Subsequently, when determining and predicting the risk of collision of an autonomous vehicle, the processor 110 may recognize it as a risk of collision of the autonomous vehicle if the calculated collision score is at a warning level, and output a warning alarm corresponding to the risk of collision. .

Here, the warning alarm corresponding to the risk of collision includes a first warning alarm that outputs a specific sound through a speaker, a second warning alarm that vibrates a vibrator, a third warning alarm that turns on/off a warning light, text, video, and text on the display screen. At least one warning alarm among the fourth warning alarms that output a warning sign including at least one picture, design, or message may be output, but this is only an example and is not limited thereto.

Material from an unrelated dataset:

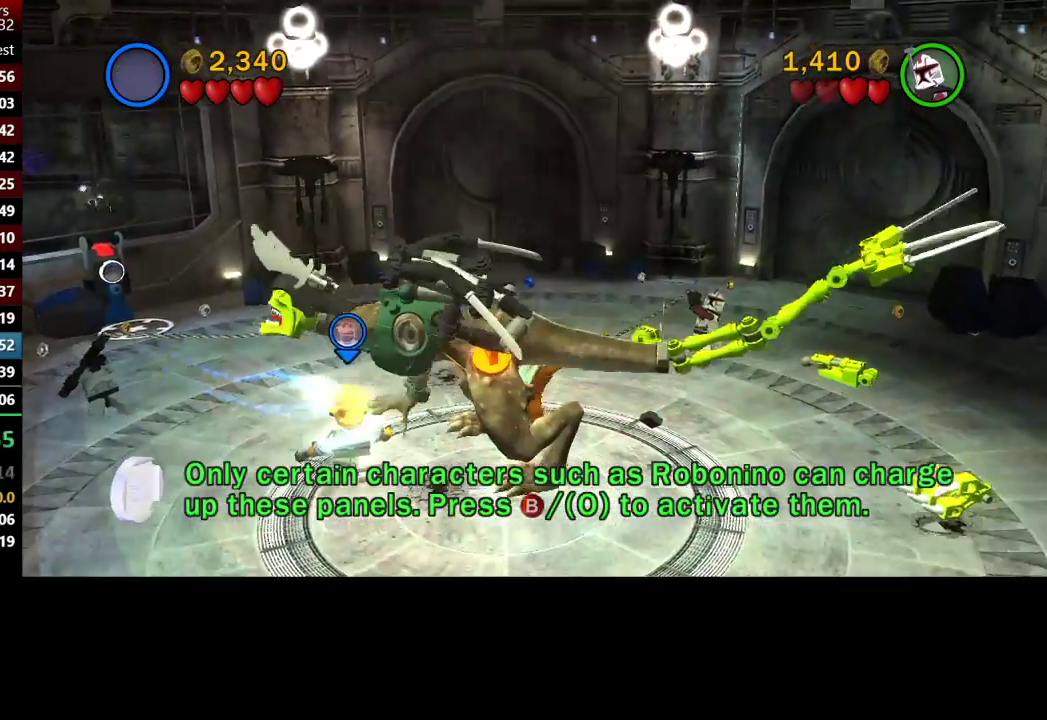
{"dt_ms": 500, "buttons": [], "left_stick": "down", "right_stick": "center", "button_events": []}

Next, when determining and predicting the collision risk of the autonomous vehicle, the processor 110 recognizes that the collision risk of the autonomous vehicle is very high if the calculated collision score is at a critical level, and requests the test drive of the autonomous vehicle to be stopped. You can.

And, when determining and predicting the collision risk of the autonomous vehicle, the processor 110 determines and predicts the collision risk of the autonomous vehicle for a specific scenario based on the calculated crash score and predicts the collision risk for the specific scenario. Result information can be generated.

Here, the collision risk prediction result information for a specific scenario may include collision avoidance guide information for the autonomous vehicle being test driven corresponding to the specific scenario.

In some cases, the collision risk prediction result information for a specific scenario is classified into collision avoidance guide information of an autonomous vehicle being tested corresponding to a specific scenario by hazardous situation class, and the collision avoidance guide corresponding to the classified hazardous situation class. It may also contain detailed information.

Additionally, the neural network model described above may be a deep neural network. Throughout this specification, neural network, network function, and neural network may be used interchangeably. A deep neural network (DNN) may refer to a neural network that includes a plurality of hidden layers in addition to an input layer and an output layer. Deep neural networks allow you to identify latent structures in data. In other words, it is possible to identify the potential structure of a photo, text, video, voice, or music (e.g., what object is in the photo, what the content and emotion of the text are, what the content and emotion of the voice are, etc.) . Deep neural networks include convolutional neural network (CNN), recurrent neural network (RNN), restricted Boltzmann machine (RBM), and deep belief network (DBN). , may include Q network, U network, Siamese network, etc.

A convolutional neural network is a type of deep neural network and includes a neural network including a convolutional layer. Convolutional neural networks are a type of multilayer perceptrons designed to use minimal preprocessing. A CNN may consist of one or several convolutional layers and artificial neural network layers combined with them. CNN can utilize additional weights and pooling layers. Thanks to this structure, CNN can fully utilize input data with a two-dimensional structure. Convolutional neural networks can be used to recognize objects in images. A convolutional neural network can process image data by representing it as a matrix with dimensions. For example, in the case of image data encoded in RGB (red-green-blue), each R, G, and B color can be represented as a two-dimensional (for example, in the case of a two-dimensional image) matrix. That is, the color value of each pixel of image data can be a component of the matrix, and the size of the matrix can be the same as the size of the image. Therefore, image data can be represented as three two-dimensional matrices (three-dimensional data array).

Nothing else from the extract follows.